Da ich div. Conditional Access Policies implementiere und diese auf bestimmte Rollen beschränke, möchte ich vorher wissen, welche Admins davon betroffen sein werden. Ich bin aber zu faul durch alle Rollen durchzuklicken.
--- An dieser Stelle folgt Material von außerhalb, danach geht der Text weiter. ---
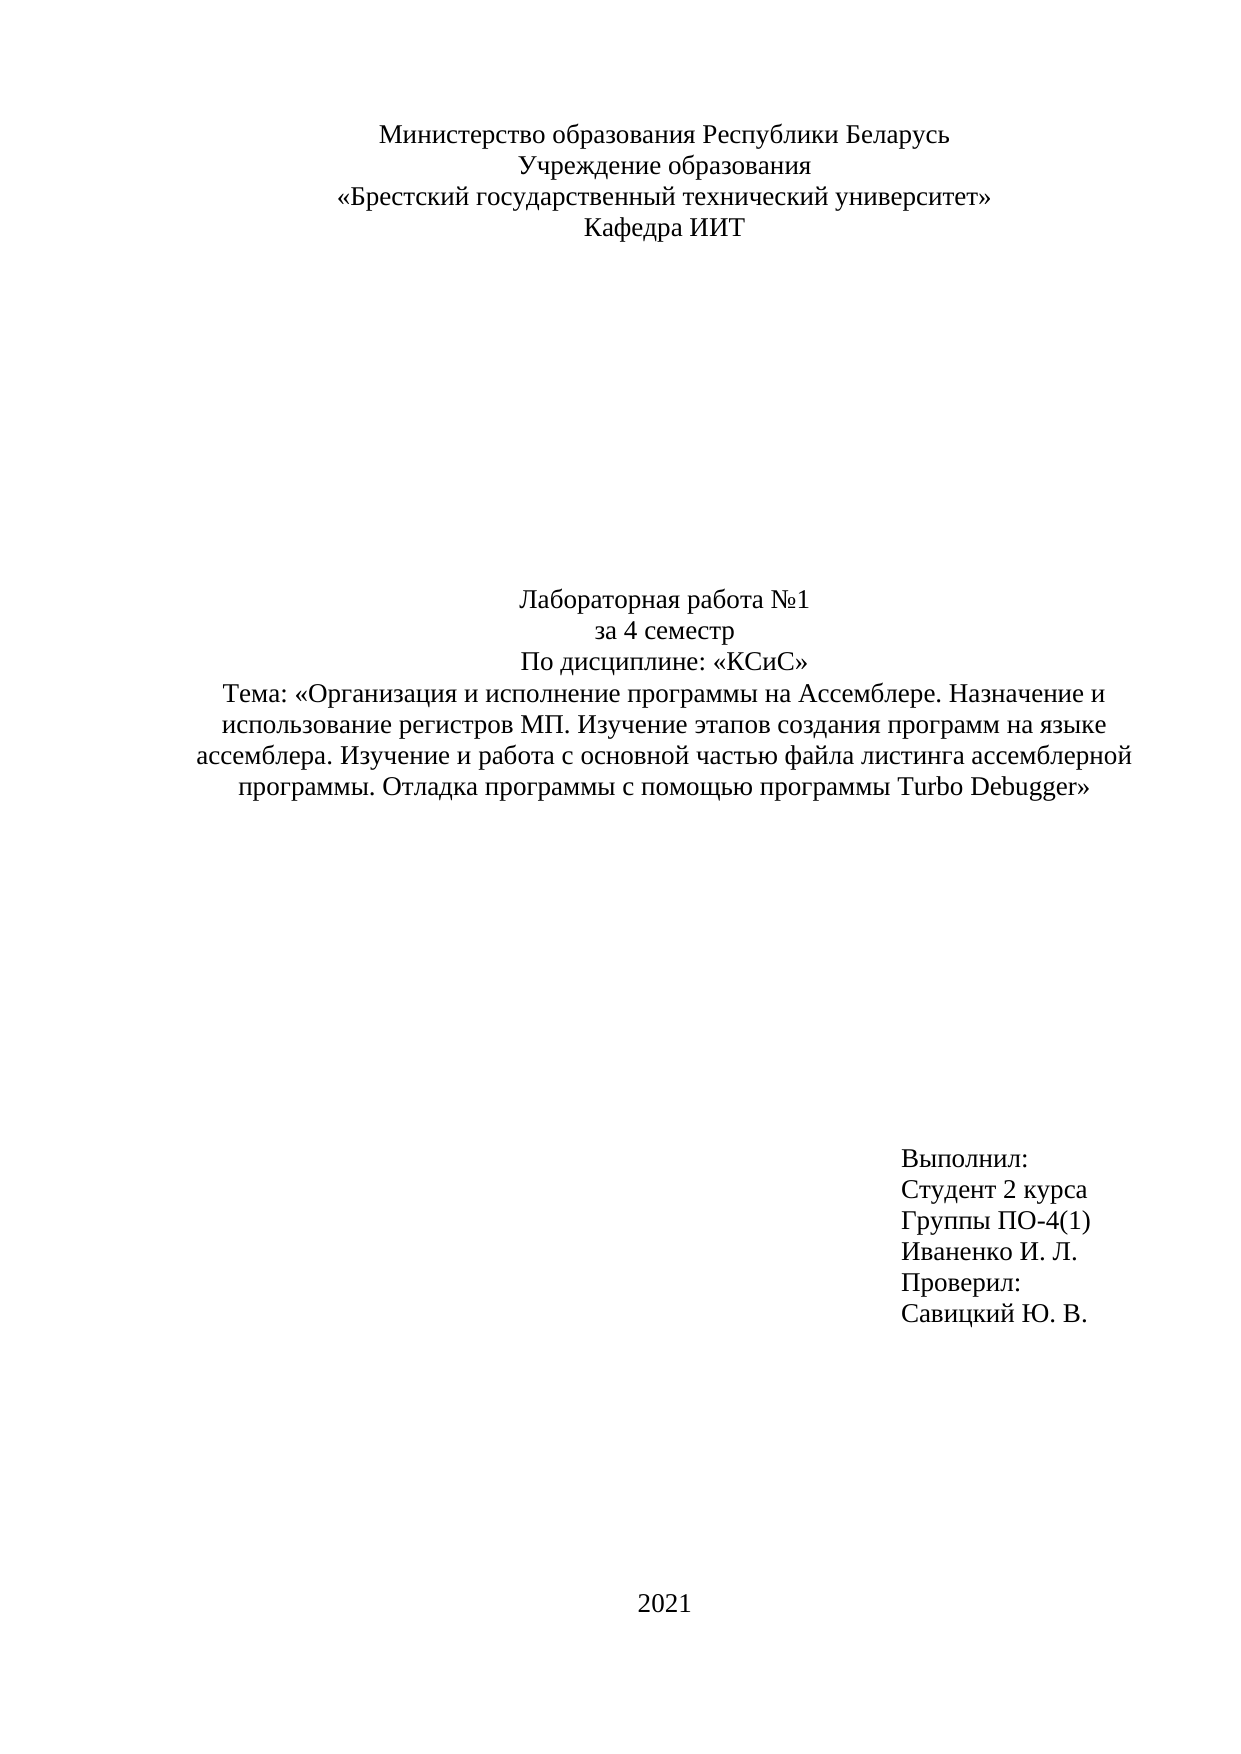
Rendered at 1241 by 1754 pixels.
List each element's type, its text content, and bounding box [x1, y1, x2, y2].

text Группы ПО-4(1) [901, 1204, 1152, 1235]
text Выполнил: [901, 1142, 1152, 1173]
text Учреждение образования [177, 149, 1152, 180]
text Лабораторная работа №1 [177, 583, 1152, 614]
text Кафедра ИИТ [177, 212, 1152, 243]
text Проверил: [901, 1266, 1152, 1297]
text Иваненко И. Л. [901, 1235, 1152, 1266]
text Тема: «Организация и исполнение программы на Ассемблере. Назначение и использование регистров МП. Изучение этапов создания программ на языке ассемблера. Изучение и работа с основной частью файла листинга ассемблерной [177, 677, 1152, 770]
text Студент 2 курса [901, 1173, 1152, 1204]
text «Брестский государственный технический университет» [177, 180, 1152, 212]
text программы. Отладка программы с помощью программы Turbo Debugger» [177, 770, 1152, 801]
text 2021 [177, 1329, 1152, 1618]
text Савицкий Ю. В. [901, 1297, 1152, 1329]
text за 4 семестр [177, 614, 1152, 646]
text Министерство образования Республики Беларусь [177, 118, 1152, 149]
text По дисциплине: «КСиС» [177, 646, 1152, 677]
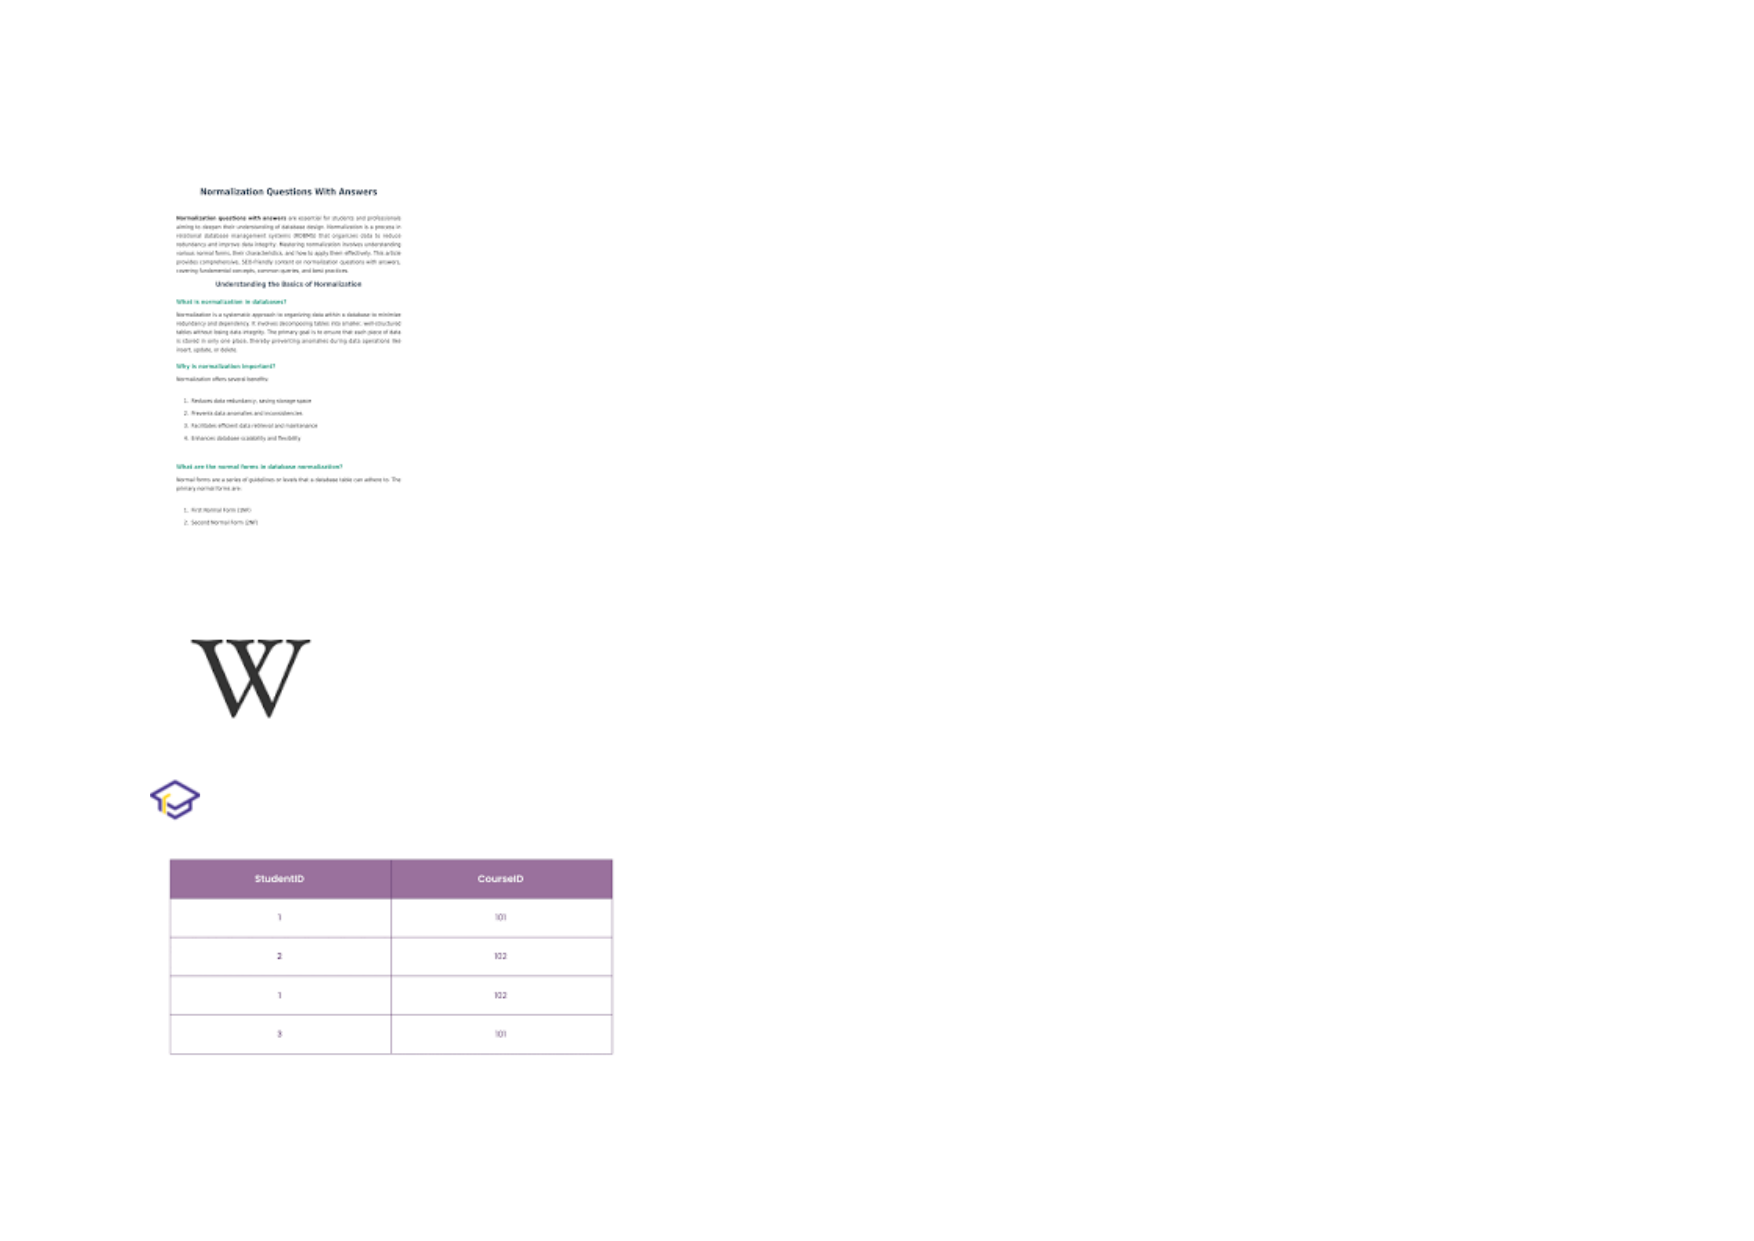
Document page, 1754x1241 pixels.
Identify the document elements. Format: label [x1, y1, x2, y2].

picture [150, 571, 350, 772]
picture [150, 829, 633, 1085]
picture [150, 150, 446, 568]
picture [150, 775, 200, 826]
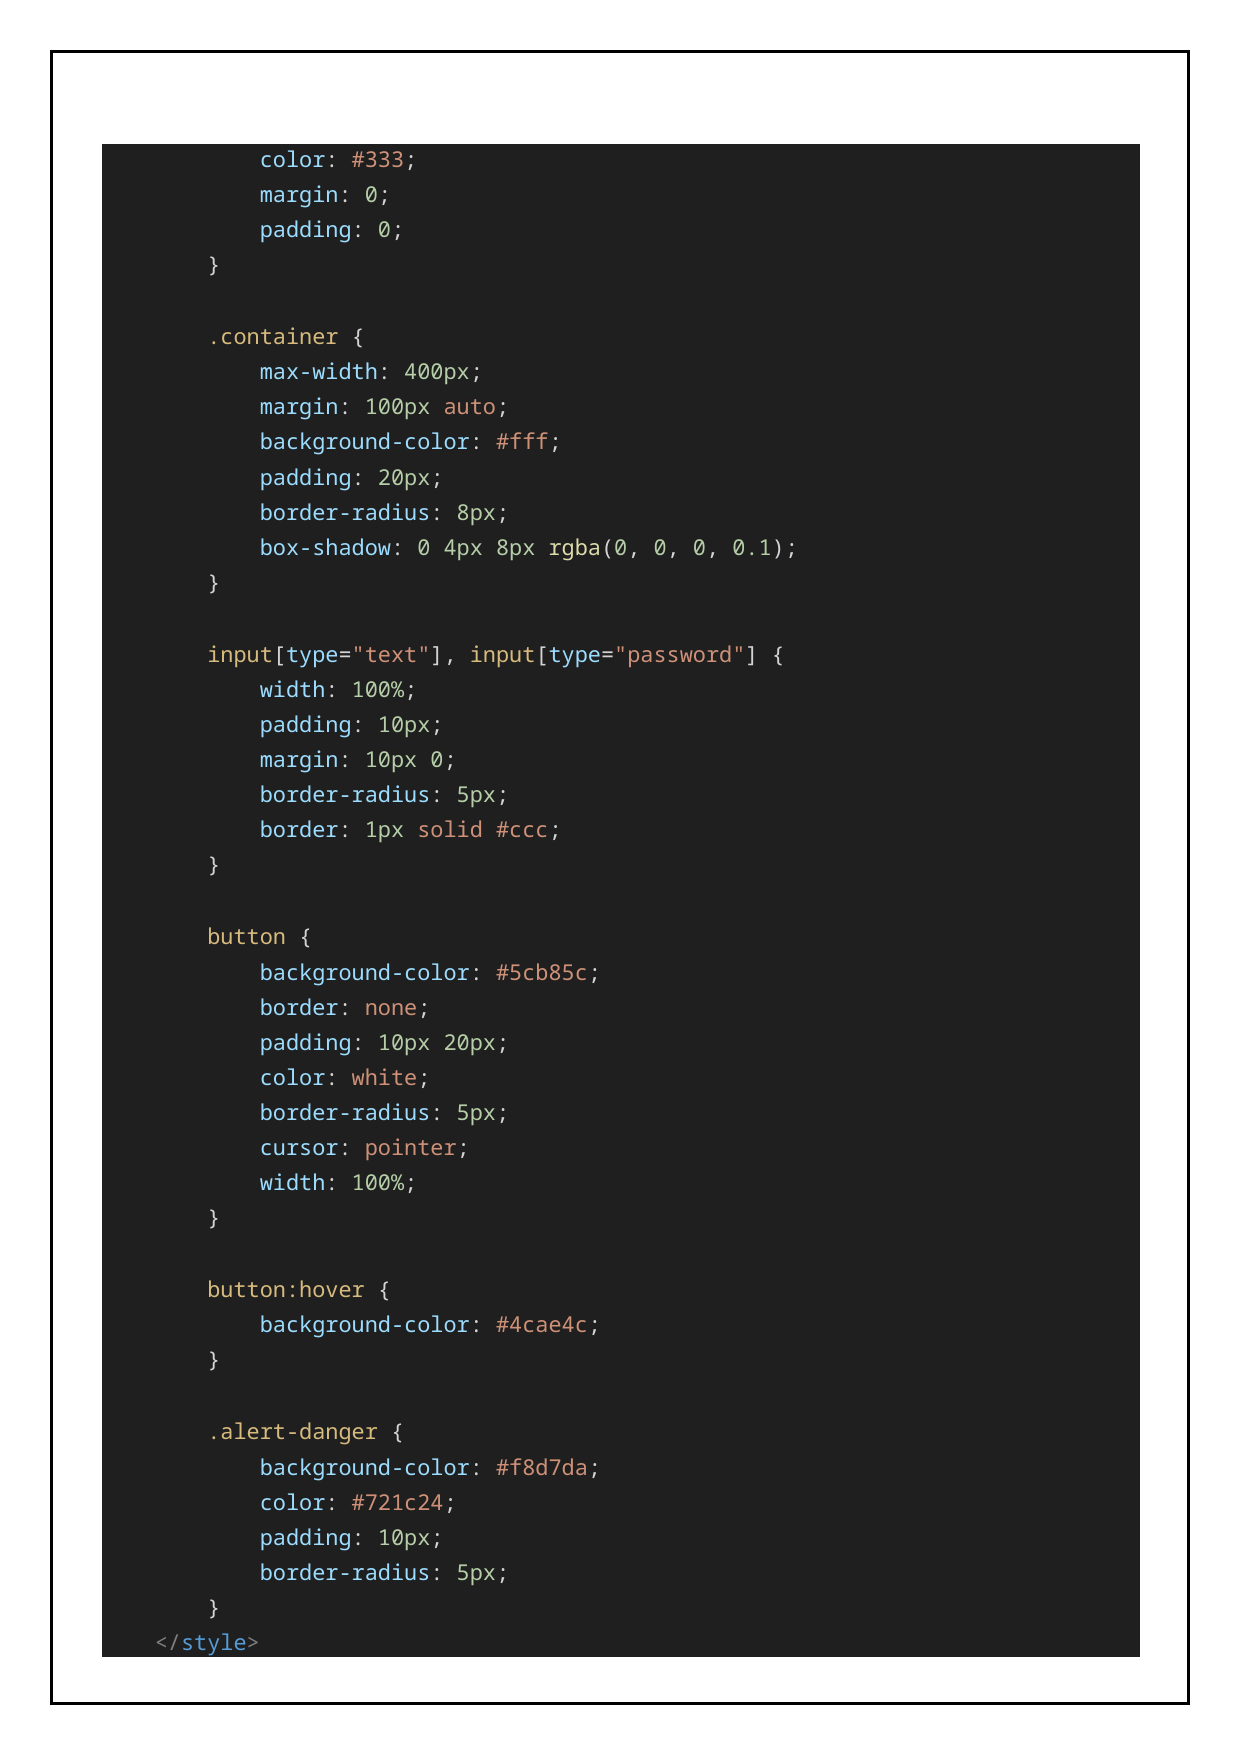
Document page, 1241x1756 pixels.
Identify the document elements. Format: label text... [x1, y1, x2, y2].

text border-radius: 5px; [102, 779, 1140, 809]
text width: 100%; [102, 1167, 1140, 1197]
text } [102, 1202, 1140, 1232]
text margin: 100px auto; [102, 391, 1140, 421]
text } [102, 1344, 1140, 1374]
text width: 100%; [102, 674, 1140, 704]
text cursor: pointer; [102, 1132, 1140, 1162]
text box-shadow: 0 4px 8px rgba(0, 0, 0, 0.1); [102, 532, 1140, 561]
text color: #333; [102, 144, 1140, 173]
text border-radius: 8px; [102, 497, 1140, 526]
text border: 1px solid #ccc; [102, 814, 1140, 844]
text max-width: 400px; [102, 356, 1140, 386]
text padding: 10px; [102, 1522, 1140, 1551]
text color: white; [102, 1062, 1140, 1092]
text margin: 10px 0; [102, 744, 1140, 774]
text button:hover { [102, 1274, 1140, 1304]
text .alert-danger { [102, 1416, 1140, 1446]
text </style> [102, 1627, 1140, 1657]
text background-color: #f8d7da; [102, 1451, 1140, 1481]
text } [102, 567, 1140, 597]
text color: #721c24; [102, 1487, 1140, 1516]
text padding: 10px; [102, 709, 1140, 739]
text background-color: #fff; [102, 426, 1140, 456]
text border-radius: 5px; [102, 1097, 1140, 1127]
text padding: 10px 20px; [102, 1027, 1140, 1056]
text } [102, 249, 1140, 279]
text background-color: #4cae4c; [102, 1309, 1140, 1339]
text margin: 0; [102, 179, 1140, 209]
text button { [102, 921, 1140, 951]
text .container { [102, 321, 1140, 351]
text padding: 20px; [102, 461, 1140, 491]
text padding: 0; [102, 214, 1140, 244]
text } [102, 1592, 1140, 1622]
text input[type="text"], input[type="password"] { [102, 639, 1140, 668]
text border: none; [102, 992, 1140, 1021]
text background-color: #5cb85c; [102, 956, 1140, 986]
text border-radius: 5px; [102, 1557, 1140, 1587]
text } [102, 849, 1140, 879]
Darum habe ich folgendes Skript geschrieben:
#Mit M365 verbinden
Connect-MsolService
#Leeres Array für die Tabelle erstellen
$RoleAssignments = @()
#Alle AzureAD Rollen einlesen
$Roles = Get-MsolRole
#Für jede dieser Rollen...
Foreach ($Role in $Roles){
#...die Mitglieder einlesen
$RoleMembers = Get-MsolRoleMember -RoleObjectID $Role.ObjectId
#Sollte es Mitglieder in dieser Rolle geben...
if ($RoleMembers) {
#...für jeden dieser Mitglieder...
Foreach ($RoleMember in $RoleMembers) {
#...eine leere Variable erstellen
$RoleAssignment = "" | Select RoleName,RoleObjectID,MemberDisplayName,MemberObjectID
#DisplayName der Rolle eintragen
$RoleAssignment.RoleName = $Role.Name
#ObjectId der Rolle eintragen
$RoleAssignment.RoleObjectID = $Role.ObjectId
#DisplayName des Users eintragen
$RoleAssignment.MemberDisplayName = $RoleMember.DisplayName
#ObjectId des Users eintragen
$RoleAssignment.MemberObjectID = $RoleMember.ObjectId
#Den Datensatz der Tabelle hinzufügen
$RoleAssignments += $RoleAssignment
}
}
}
#Sich das Ergebnis als extra Fenster ausgeben lassen
$RoleAssignments | Out-GridView
Nichts wildes, aber wieder verwendbar. Aber Achtung: Die Rollen die mittels PIM „eligable“ sind, werden hier nicht mit aufgelistet.